ENTREVISTA CON JOSÉ ANTONIO MARINA

“A los gobiernos les da igual cómo es la educación, solo importa salir bien en PISA”

A sus 78 años, el toledano sigue siendo uno de los principales referentes en nuestro país de la pedagogía, a la que somete a crítica en su último trabajo, 'El bosque pedagógico'

Foto: El filósofo, durante la entrevista. (Héctor G. Barnés)
El filósofo, durante la entrevista. (Héctor G. Barnés)

La educación española se encuentra en una de sus grandes encrucijadas. Por una parte, los cambios sociales, laborales y políticos exigen reformas en un sistema que muchos perciben como desfasado y exigen que incorpore las propuestas que provienen desde la innovación educativa. Por otro, se clama casi con unanimidad por alcanzar una estabilidad en el marco legal que dé fin a la sucesión de leyes y reformas que han complicado el trabajo de docentes. En ese contexto, José Antonio Marina ha publicado, junto al Equipo de Investigación UP, 'El bosque pedagógico' (Ariel), una útil guía en el proceloso mundo de la educación.

El filósofo, pedagogo y profesor, también colaborador de este periódico, recuerda que se trata de un libro “que contiene muchísima información, pero que es muy humilde”. Marina enfrenta el paradigma tradicional —centrado en enseñar, estandarizado, cuya principal figura es el profesor— con el nuevo —centrado en aprender, activo, cuyo protagonista es el alumno— para descartar sus fallos, recoger sus aciertos y generar un nuevo paradigma, el ultramoderno, que se base en el talento y que se guíe a través de una filosofía de la educación que aúne la complejidad de saberes que influyen en el entorno educativo.

La metodología del nuevo pacto educativo es mala: ¿por qué hay tanto secretismo?

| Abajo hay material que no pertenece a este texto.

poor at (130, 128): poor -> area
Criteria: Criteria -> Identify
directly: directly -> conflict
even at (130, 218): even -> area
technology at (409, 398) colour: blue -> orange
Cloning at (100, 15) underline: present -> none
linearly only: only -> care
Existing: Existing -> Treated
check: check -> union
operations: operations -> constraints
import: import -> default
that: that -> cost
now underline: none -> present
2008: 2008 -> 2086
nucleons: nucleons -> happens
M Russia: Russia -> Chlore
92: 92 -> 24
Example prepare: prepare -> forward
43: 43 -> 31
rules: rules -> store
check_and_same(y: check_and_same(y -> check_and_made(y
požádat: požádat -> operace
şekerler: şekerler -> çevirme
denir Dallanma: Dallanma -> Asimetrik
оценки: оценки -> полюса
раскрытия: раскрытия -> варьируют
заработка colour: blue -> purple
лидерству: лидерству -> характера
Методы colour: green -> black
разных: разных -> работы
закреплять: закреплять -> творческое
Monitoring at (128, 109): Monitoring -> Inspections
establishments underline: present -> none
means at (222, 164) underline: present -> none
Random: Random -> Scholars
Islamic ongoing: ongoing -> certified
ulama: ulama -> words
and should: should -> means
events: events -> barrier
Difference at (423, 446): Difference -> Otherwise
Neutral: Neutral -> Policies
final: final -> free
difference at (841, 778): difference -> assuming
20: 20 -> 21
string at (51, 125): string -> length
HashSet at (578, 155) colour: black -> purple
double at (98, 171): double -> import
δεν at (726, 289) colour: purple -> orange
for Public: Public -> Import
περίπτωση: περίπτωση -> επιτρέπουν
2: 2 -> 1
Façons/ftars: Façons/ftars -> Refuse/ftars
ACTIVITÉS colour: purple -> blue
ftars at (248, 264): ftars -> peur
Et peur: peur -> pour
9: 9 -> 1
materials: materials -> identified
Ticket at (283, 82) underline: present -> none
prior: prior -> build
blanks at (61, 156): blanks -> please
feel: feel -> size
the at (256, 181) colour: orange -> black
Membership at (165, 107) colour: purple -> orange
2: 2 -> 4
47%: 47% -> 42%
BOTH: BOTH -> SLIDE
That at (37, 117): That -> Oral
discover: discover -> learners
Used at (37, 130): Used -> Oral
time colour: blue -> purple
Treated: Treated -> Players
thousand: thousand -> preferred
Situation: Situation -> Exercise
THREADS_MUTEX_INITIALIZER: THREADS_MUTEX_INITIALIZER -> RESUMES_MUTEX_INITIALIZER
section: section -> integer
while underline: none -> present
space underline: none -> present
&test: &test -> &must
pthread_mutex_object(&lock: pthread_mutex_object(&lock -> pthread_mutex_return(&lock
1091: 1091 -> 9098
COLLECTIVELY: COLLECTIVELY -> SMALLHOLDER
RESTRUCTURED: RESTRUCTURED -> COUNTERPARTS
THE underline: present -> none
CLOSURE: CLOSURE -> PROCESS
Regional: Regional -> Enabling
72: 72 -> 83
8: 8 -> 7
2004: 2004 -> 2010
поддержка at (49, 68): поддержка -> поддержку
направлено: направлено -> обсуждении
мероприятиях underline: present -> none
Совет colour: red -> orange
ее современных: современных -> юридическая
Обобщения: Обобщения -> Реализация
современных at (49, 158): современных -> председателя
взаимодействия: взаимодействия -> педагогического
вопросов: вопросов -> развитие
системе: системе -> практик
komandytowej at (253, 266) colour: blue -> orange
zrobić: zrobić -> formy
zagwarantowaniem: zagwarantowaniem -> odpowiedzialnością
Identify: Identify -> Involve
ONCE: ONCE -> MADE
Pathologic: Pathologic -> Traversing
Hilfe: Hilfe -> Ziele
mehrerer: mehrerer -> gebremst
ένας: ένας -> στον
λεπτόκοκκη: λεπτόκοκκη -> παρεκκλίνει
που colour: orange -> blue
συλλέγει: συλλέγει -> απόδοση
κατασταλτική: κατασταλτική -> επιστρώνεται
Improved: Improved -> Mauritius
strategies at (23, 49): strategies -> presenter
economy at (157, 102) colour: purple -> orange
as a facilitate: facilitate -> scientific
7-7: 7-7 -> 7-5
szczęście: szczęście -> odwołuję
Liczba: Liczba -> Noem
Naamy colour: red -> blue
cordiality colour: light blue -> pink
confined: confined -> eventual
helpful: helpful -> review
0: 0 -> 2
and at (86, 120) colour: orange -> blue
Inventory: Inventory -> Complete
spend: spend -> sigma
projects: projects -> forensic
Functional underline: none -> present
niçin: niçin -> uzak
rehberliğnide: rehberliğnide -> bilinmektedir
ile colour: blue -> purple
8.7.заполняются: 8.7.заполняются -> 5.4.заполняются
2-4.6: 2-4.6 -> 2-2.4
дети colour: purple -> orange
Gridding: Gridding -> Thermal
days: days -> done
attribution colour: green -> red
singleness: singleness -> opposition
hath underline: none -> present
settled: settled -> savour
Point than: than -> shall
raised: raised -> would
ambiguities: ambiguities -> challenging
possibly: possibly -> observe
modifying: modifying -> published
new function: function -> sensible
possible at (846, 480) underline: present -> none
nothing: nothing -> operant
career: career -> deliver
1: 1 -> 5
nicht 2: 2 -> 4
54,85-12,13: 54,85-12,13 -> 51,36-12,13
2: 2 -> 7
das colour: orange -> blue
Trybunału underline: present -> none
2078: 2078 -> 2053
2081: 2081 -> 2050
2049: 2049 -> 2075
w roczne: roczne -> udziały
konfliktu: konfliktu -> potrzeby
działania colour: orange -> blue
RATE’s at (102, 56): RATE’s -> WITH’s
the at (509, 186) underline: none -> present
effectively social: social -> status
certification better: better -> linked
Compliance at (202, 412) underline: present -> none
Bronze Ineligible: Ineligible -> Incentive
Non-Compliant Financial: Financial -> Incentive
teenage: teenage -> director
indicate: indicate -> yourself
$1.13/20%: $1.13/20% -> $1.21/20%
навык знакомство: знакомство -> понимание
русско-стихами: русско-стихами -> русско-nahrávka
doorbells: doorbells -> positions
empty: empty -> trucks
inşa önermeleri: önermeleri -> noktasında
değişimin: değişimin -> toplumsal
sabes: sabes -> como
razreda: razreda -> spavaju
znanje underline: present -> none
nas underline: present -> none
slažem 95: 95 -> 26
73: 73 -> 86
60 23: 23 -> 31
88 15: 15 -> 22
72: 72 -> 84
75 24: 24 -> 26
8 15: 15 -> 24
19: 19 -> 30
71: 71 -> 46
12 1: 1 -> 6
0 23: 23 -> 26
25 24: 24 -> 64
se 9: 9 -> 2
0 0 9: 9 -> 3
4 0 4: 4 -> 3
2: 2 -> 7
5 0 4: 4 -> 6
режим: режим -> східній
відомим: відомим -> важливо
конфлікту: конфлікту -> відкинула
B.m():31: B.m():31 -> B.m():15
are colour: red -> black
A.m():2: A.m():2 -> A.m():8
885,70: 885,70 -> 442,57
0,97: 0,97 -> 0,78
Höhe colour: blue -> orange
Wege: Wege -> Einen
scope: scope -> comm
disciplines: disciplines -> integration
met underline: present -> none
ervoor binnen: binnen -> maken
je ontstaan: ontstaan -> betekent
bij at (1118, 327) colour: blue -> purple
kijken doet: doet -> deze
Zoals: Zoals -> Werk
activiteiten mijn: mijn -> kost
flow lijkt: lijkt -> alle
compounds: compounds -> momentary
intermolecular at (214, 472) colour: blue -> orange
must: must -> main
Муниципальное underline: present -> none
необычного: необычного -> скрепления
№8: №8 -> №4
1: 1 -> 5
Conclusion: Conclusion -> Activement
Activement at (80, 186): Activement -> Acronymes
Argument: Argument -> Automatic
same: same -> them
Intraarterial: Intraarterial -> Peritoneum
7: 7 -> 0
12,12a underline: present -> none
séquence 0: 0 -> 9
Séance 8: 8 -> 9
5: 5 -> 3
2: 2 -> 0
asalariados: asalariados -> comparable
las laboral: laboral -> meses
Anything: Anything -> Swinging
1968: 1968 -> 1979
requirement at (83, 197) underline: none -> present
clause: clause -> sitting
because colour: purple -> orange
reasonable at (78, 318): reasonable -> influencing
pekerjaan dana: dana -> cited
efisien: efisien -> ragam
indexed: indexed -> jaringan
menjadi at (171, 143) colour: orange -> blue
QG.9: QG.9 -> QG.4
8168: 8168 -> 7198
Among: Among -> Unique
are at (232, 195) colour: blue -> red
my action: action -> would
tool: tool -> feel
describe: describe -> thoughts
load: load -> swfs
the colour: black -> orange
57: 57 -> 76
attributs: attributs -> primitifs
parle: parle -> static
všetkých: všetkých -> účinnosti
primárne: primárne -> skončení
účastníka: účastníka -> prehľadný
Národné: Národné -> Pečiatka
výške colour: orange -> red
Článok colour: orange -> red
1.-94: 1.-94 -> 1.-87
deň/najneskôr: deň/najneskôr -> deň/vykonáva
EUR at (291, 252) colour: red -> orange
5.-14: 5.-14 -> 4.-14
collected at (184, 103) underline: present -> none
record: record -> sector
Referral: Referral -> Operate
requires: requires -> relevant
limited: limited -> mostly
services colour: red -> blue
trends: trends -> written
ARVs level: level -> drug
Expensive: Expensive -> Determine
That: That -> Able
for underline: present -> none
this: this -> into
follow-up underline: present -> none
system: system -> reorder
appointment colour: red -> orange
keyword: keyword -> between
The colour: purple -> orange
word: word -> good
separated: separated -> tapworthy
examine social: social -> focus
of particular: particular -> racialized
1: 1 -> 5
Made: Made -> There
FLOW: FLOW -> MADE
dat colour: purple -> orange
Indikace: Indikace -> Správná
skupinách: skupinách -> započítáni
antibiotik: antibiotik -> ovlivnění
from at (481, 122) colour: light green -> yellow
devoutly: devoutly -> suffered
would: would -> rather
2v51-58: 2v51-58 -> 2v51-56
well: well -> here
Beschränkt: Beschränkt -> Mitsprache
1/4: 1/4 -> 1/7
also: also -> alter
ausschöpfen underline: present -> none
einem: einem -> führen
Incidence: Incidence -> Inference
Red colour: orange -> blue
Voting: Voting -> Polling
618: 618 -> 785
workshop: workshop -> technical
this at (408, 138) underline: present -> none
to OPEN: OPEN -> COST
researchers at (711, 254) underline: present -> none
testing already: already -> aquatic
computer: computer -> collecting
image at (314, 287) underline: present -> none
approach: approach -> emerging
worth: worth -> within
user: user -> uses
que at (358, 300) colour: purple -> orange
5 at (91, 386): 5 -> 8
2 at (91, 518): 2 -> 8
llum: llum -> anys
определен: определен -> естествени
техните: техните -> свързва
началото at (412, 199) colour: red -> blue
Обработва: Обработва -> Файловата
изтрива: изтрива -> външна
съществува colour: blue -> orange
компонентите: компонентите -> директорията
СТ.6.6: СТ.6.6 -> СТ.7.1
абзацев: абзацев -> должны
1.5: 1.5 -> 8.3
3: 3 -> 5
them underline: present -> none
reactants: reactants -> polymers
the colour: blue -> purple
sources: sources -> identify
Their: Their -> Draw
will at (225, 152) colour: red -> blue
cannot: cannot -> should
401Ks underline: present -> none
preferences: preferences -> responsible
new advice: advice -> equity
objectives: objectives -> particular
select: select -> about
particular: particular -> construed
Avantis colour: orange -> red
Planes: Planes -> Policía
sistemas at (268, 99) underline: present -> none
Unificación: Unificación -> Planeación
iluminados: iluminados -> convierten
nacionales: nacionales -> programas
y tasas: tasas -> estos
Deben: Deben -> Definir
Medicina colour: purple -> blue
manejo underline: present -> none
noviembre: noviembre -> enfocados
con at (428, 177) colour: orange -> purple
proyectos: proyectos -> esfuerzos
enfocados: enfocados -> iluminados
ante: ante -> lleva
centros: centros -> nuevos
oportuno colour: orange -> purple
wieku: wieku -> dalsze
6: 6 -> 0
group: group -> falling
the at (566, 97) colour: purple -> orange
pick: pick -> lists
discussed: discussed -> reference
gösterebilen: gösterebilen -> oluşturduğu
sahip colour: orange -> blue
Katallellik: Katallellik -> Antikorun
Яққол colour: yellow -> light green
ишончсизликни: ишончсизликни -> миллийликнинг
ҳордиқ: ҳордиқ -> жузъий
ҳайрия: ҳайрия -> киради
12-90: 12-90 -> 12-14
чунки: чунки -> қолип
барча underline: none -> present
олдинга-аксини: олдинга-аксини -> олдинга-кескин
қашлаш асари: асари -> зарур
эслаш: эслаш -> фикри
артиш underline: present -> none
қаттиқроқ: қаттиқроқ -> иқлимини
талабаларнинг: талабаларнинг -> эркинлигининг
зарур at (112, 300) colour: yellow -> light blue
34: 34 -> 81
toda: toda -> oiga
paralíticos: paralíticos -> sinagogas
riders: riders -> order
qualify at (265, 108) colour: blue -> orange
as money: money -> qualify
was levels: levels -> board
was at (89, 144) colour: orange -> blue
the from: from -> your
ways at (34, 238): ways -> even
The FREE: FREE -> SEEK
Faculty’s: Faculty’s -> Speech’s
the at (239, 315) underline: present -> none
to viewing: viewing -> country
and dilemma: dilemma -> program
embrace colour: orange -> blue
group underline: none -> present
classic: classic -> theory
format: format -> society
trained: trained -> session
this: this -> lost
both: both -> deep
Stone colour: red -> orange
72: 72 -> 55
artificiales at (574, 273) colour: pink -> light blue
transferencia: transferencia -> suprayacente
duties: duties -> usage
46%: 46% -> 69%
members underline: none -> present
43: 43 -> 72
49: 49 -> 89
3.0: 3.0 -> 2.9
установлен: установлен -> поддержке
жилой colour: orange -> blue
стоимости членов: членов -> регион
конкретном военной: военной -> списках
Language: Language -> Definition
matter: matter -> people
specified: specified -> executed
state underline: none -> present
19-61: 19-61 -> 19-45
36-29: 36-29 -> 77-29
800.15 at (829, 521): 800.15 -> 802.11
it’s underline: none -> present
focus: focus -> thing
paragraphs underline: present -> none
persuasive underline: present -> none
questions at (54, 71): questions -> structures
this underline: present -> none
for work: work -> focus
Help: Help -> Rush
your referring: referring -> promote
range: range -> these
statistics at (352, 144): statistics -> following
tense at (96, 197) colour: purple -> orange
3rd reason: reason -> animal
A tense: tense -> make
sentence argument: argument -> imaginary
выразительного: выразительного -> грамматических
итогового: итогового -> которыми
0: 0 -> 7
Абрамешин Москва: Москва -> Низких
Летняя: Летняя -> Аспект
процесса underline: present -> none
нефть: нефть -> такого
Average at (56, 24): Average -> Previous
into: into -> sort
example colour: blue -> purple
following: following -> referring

Una visión optimista, a pesar de que el escritor no confíe en el resultado que pueda surgir de la subcomisión del Pacto Educativo, ya que considera que sigue una metodología equivocada y sospecha de su falta de transparencia. Él mismo fue, a través de los 'Papeles para un Pacto Educativo', uno de los grandes promotores de un acuerdo que, desvela, estuvo a punto de cerrarse, pero que se vino abajo en el último momento, como había ocurrido años antes con Ángel Gabilondo en el Ministerio de Educación. De su mano nos adentramos en el bosque pedagógico con la esperanza de que, como señala en el subtítulo del volumen, nos oriente para salir de él.

PREGUNTA. En los últimos años se han sucedido las innovaciones, las nuevas metodologías y las propuestas de cambio. Sin embargo, esta avalancha de información puede resultar paralizadora.

RESPUESTA. Es un sistema de autodefensa. Ante esta proliferación de cosas que no puedo dominar, vuelvo a mis posiciones de siempre, porque sé cuánto pueden dar de sí. Además, una parte importante de los estudios de evaluación de estos sistemas está reivindicando métodos antiguos, como la enseñanza directa, del profesor al alumno. Por lo tanto, hay muchas cosas que están dando pie a que el movimiento antipedagógico esté cogiendo mucha fuerza, lo cual no es bueno, porque hay cosas de las que sabemos mucho más ahora. Hay una necesidad en el mundo académico de publicar o morir, así que se cuenta lo mismo con un nuevo nombre. Esto produce aburrimiento.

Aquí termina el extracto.